- Work item A:
In the forum thread below about the Canon EOS 300D, what name does the camera go by in the USA?
- Work item B:
Give the username of every person who posts in the Canon EOS 300D forum thread below.
- Work item C:
Resume the Canon EOS 300D forum thread below, carrying on after its final sentence.

# [Wet Thumb Forum]-Canon EOS 300D (Digital Rebel)



## plantella (Feb 5, 2004)

Hy,

this is my first topic in the photo workshop.

The reason: I have new digital camera, and I need much more experience with this kind of camera.

Today I try my first pictures with the Canon EOS 300D (named Digital Rebel in the USA). I think I have to learn much more about this kind of digital SLR cameras to get out better pictures.

Here is one test picture:









some more find here:
Canon Digital Rebel / EOS D300 - first test pictures

And here is my first question:
What kind of EF lens are the best for total aquarium views and what kind are the best for close-up's ?

I am a beginner sorry....









Thanks and greetings,
Oliver
Aquarium Picture Gallery

[This message was edited by plantella on Sun November 16 2003 at 03:45 AM.]

[This message was edited by plantella on Sun November 16 2003 at 03:46 AM.]


----------



## gpodio (Feb 4, 2004)

Great pictures Oliver!

Giancarlo Podio


----------



## benny (Feb 4, 2004)

Hi Oliver,

For close up, most would find the EF 100mm F2.8 USM Macro very suitable.

- Input data:
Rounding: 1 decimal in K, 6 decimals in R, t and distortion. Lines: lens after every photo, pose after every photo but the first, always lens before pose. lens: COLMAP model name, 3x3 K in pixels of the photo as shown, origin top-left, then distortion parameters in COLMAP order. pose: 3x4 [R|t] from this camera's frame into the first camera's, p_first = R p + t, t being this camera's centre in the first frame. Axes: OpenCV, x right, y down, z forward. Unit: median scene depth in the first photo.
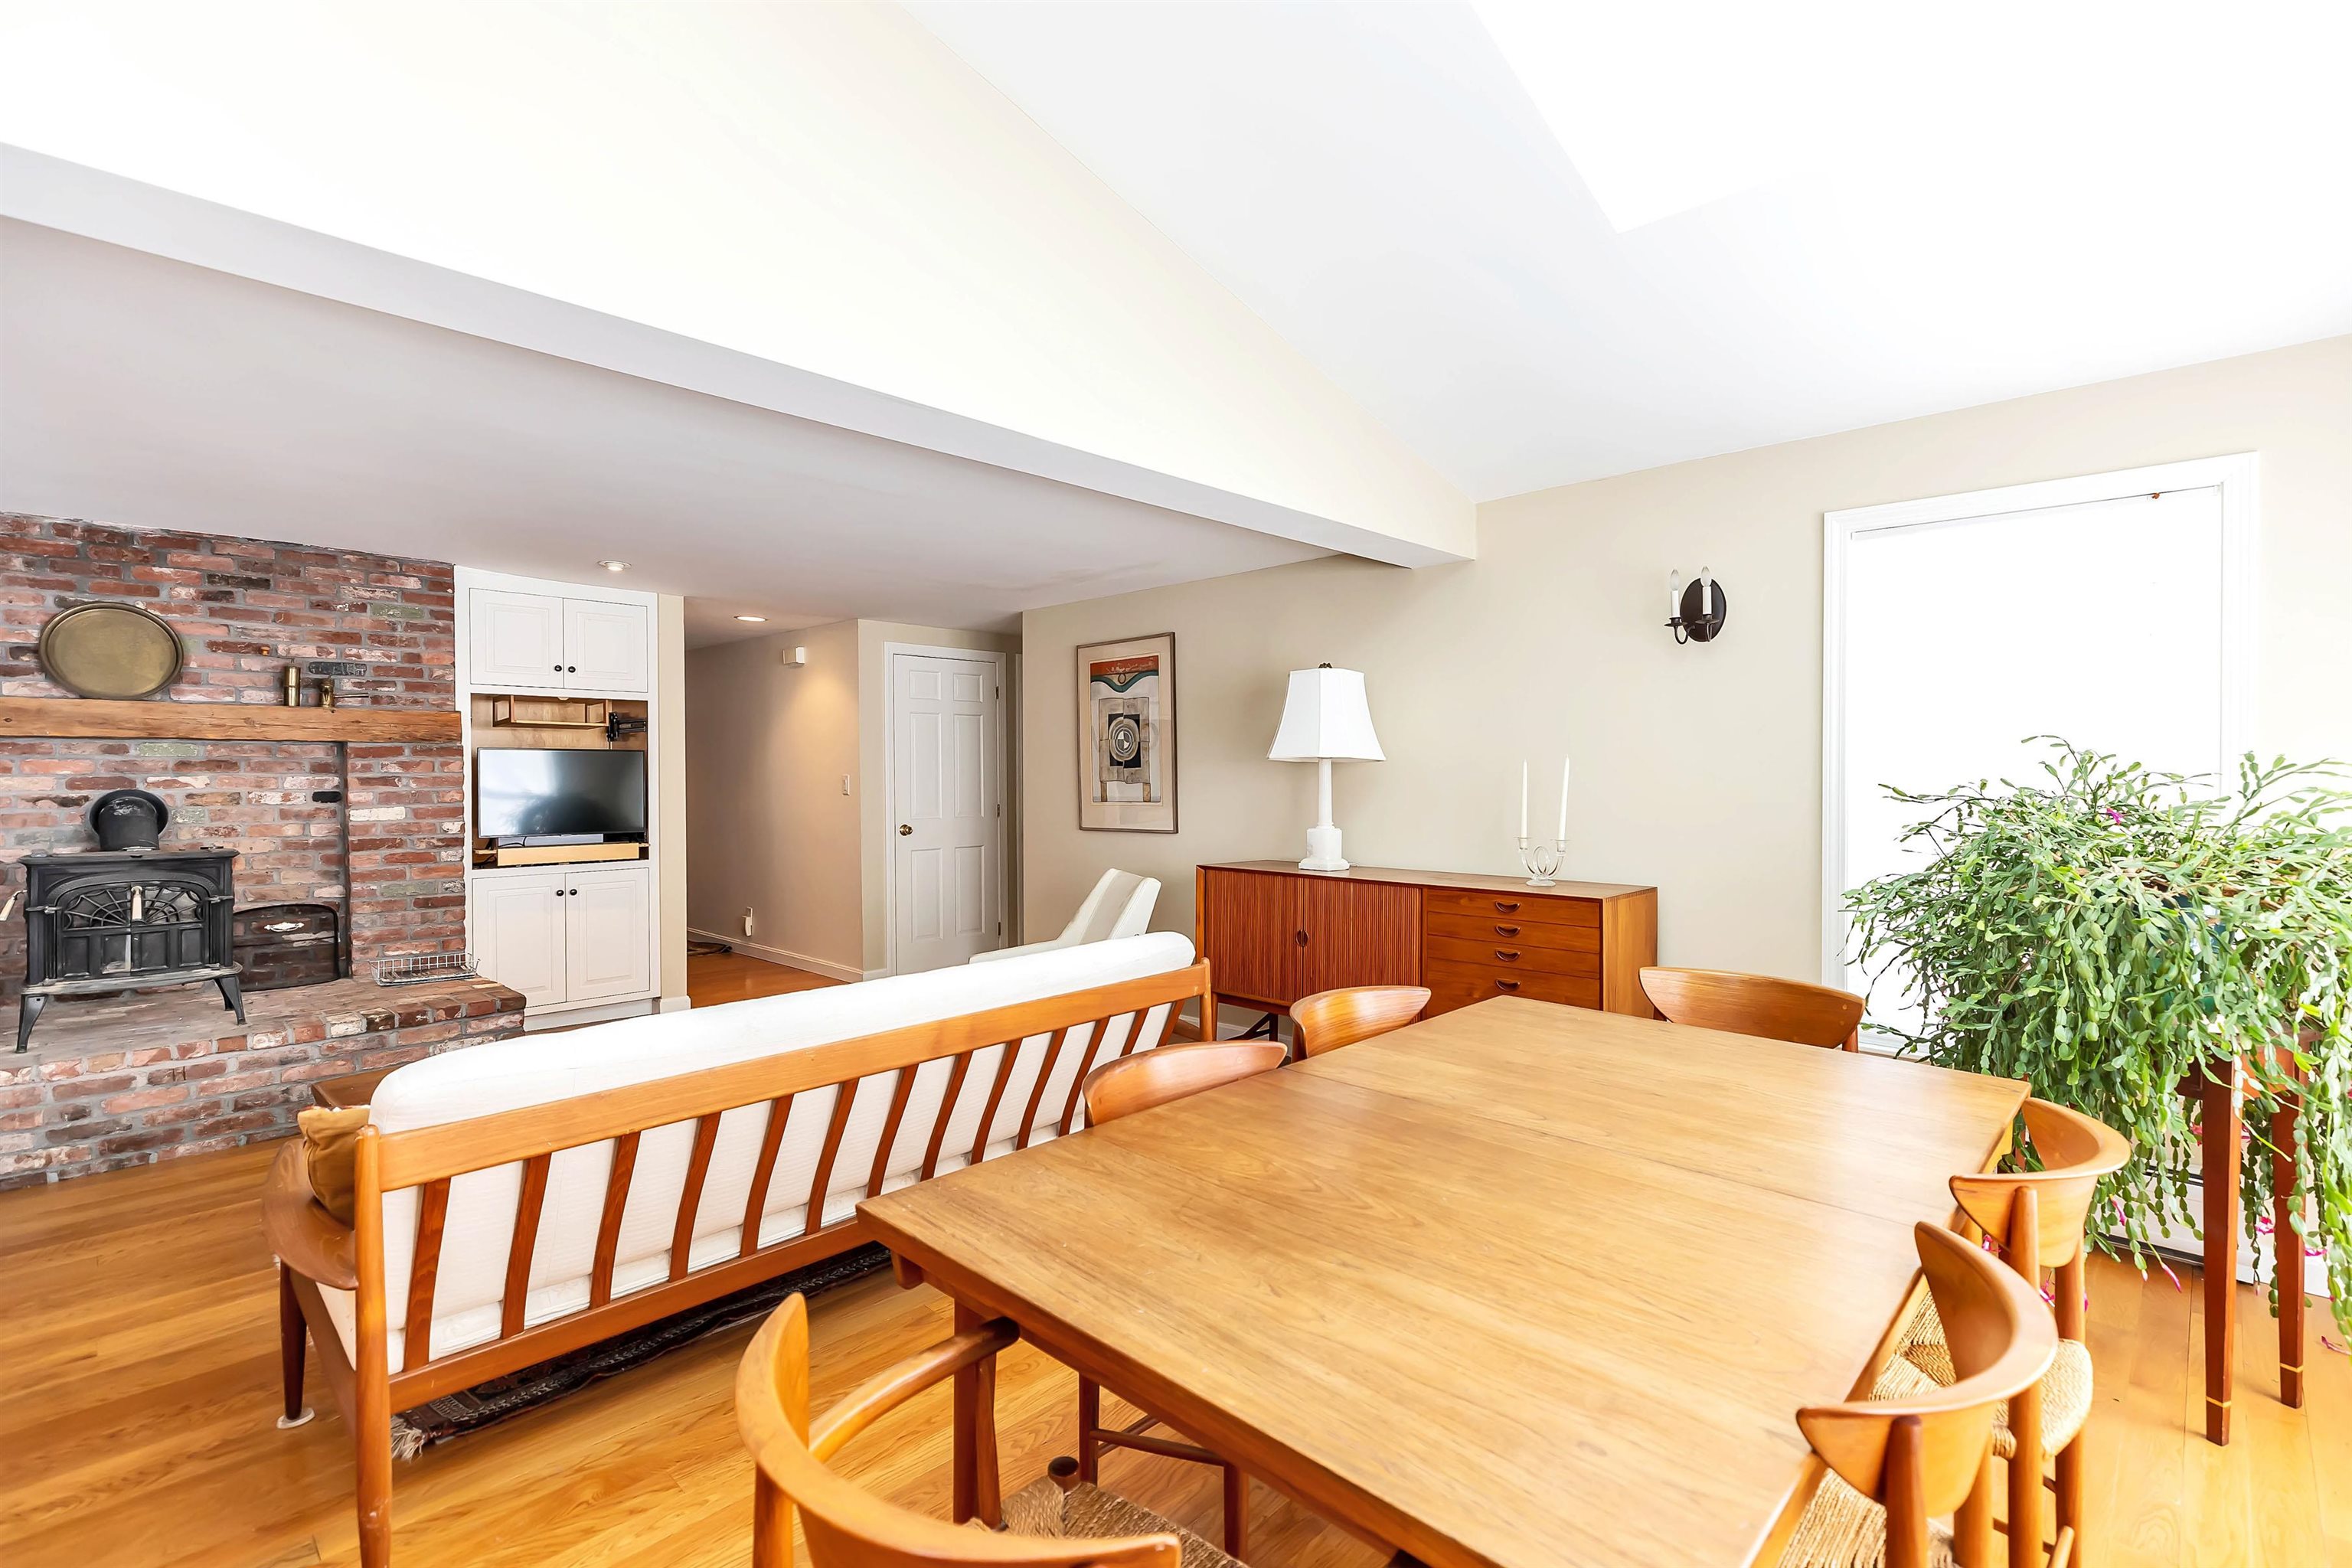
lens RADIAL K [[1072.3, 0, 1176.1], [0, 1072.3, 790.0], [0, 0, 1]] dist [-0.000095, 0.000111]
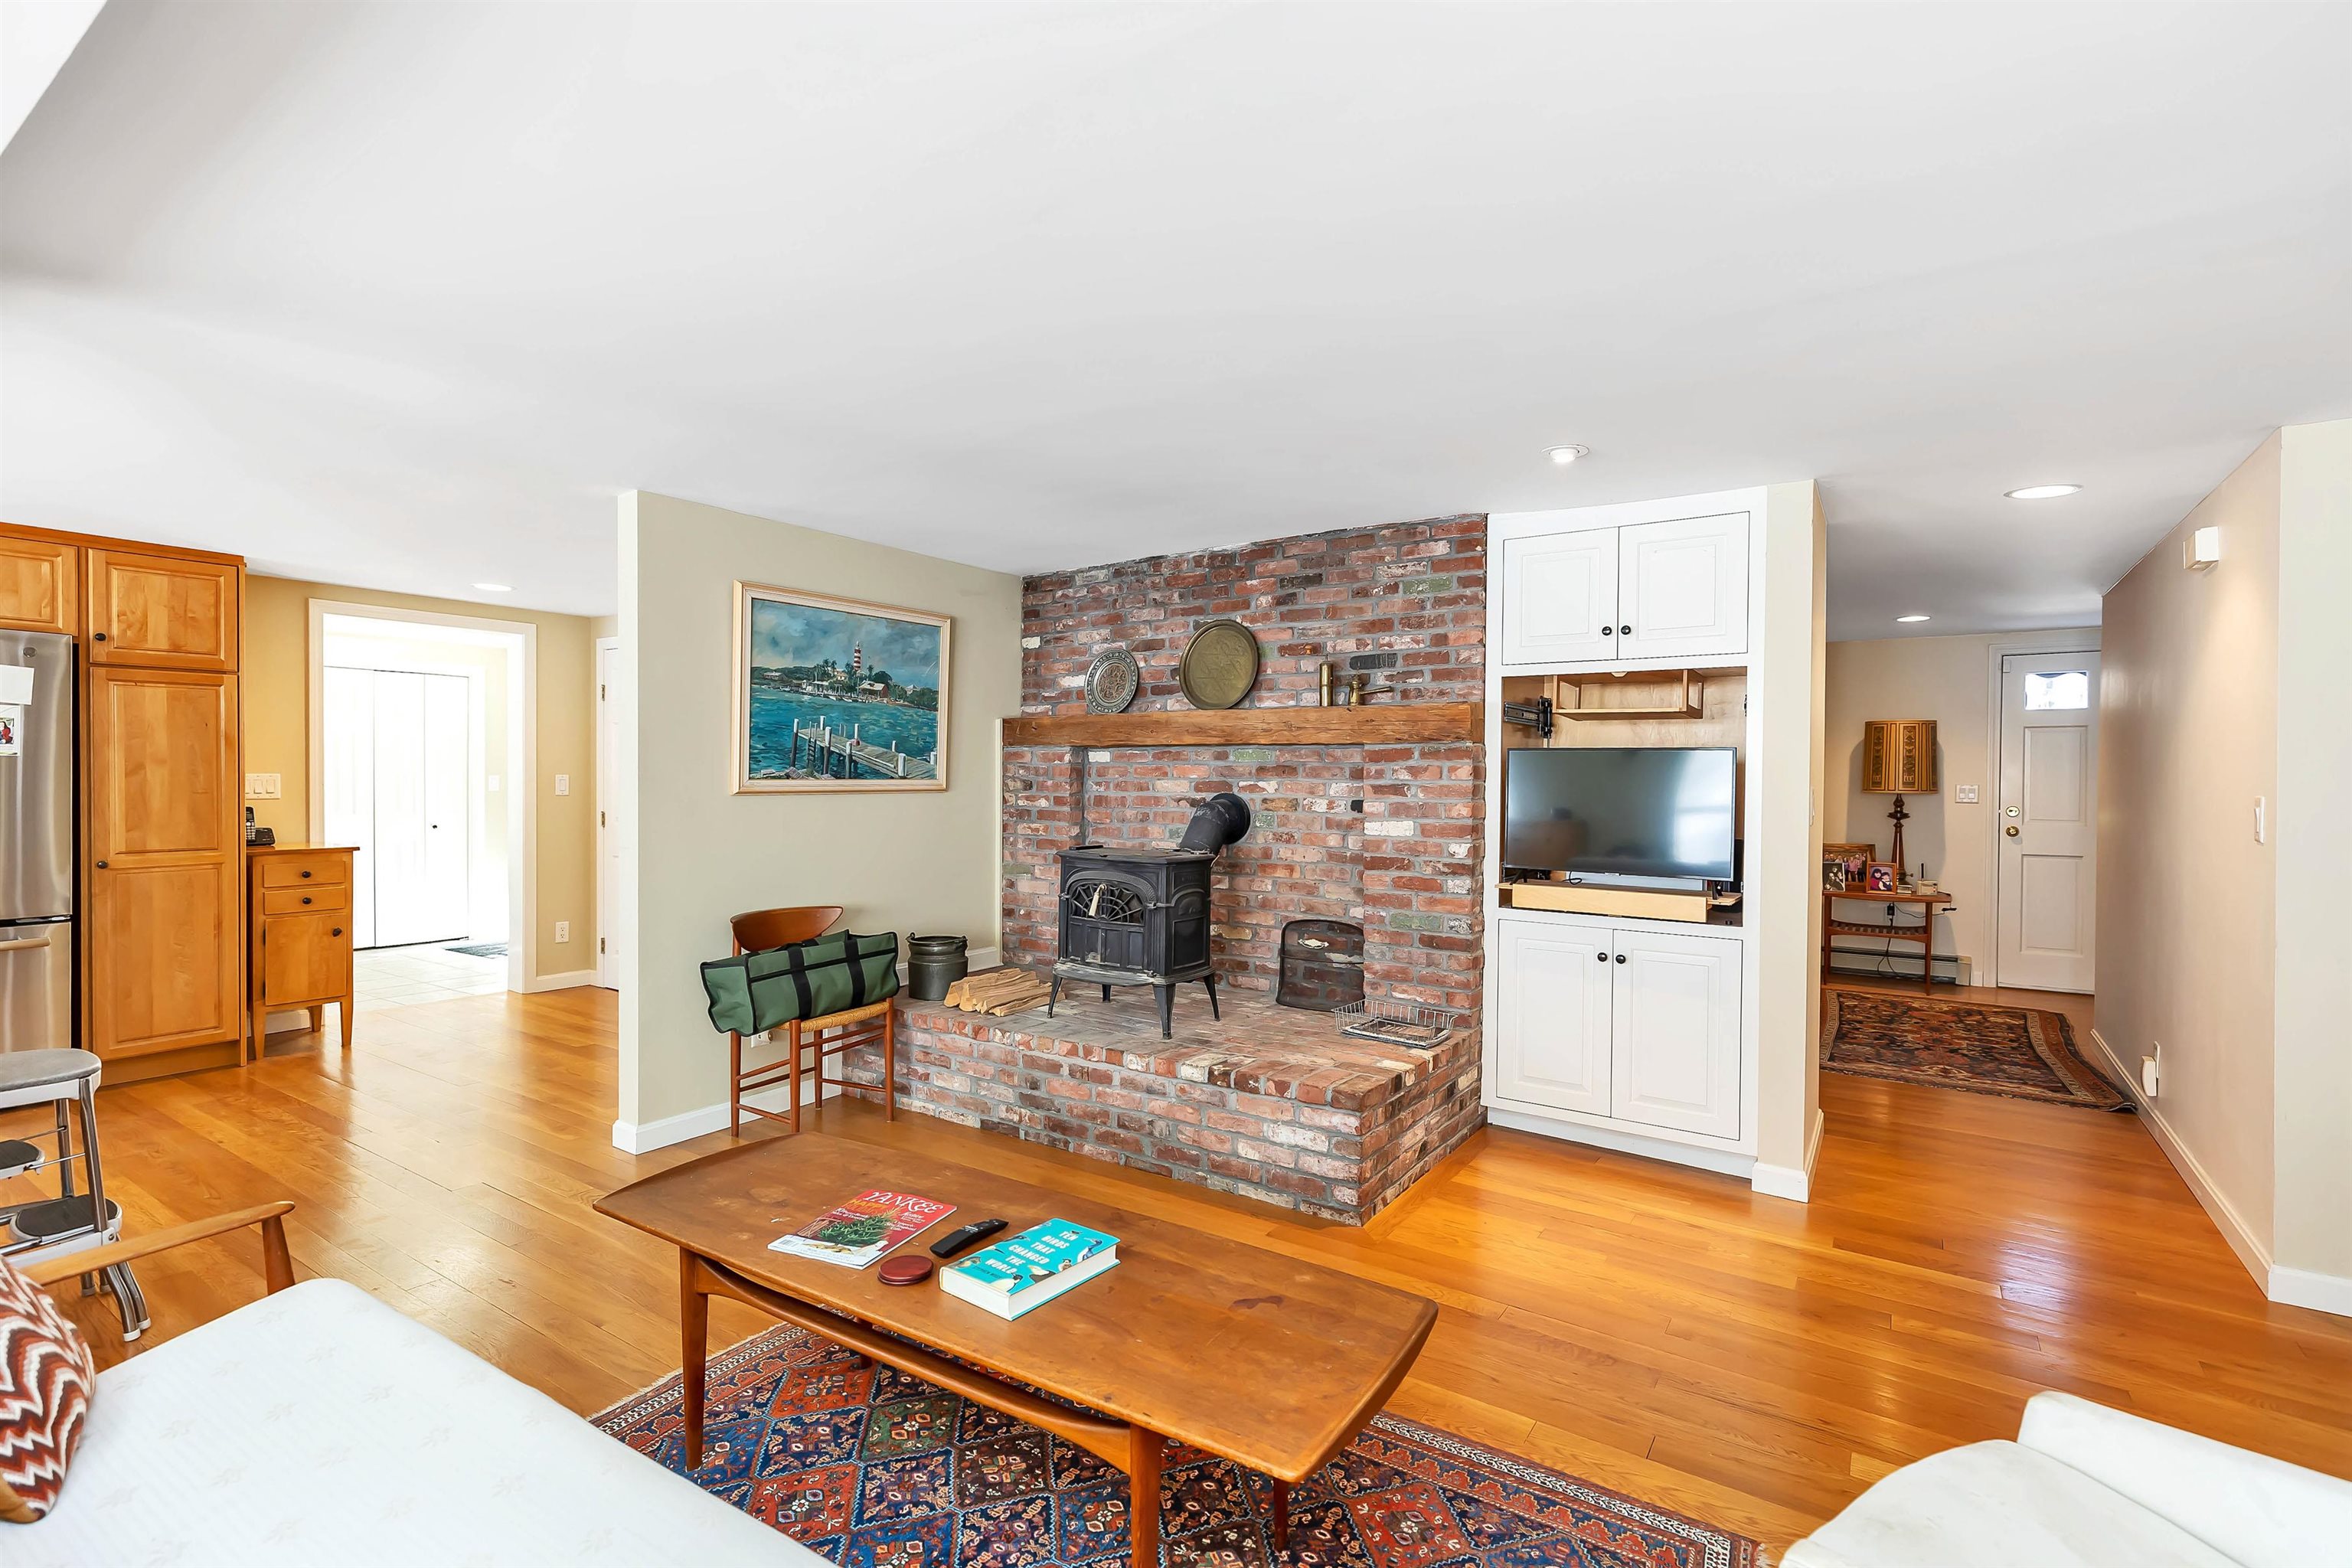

- Response A:
Digital Rebel

- Response B:
plantella, gpodio, benny

- Response C:
Here's a picture taken with the above lens.









Sphaericthys vaillanti

If you don't mind, Sigma and Tamaron also have good macro lenses at good price.

For whole tank shots, especially in tight corners, the EF 16-35 mm F2.8 L USM is a popular choice, but since the EOS 300D has a 18 - 55 mm. It may be sufficient.

Cheers,

[This message was edited by Benny on Fri November 14 2003 at 07:21 PM.]


----------



## plantella (Feb 5, 2004)

Hy benny,

a great pics from the Sphaericthys.

Thanks for your tip about the different lenses.

Grettings,
Oliver 
Aquarium Picture Gallery


----------



## JanMc (Aug 6, 2003)

I have been using a Tamron 100 macro for a few years and it is really sharp. Their 20-40 IF lense is great too.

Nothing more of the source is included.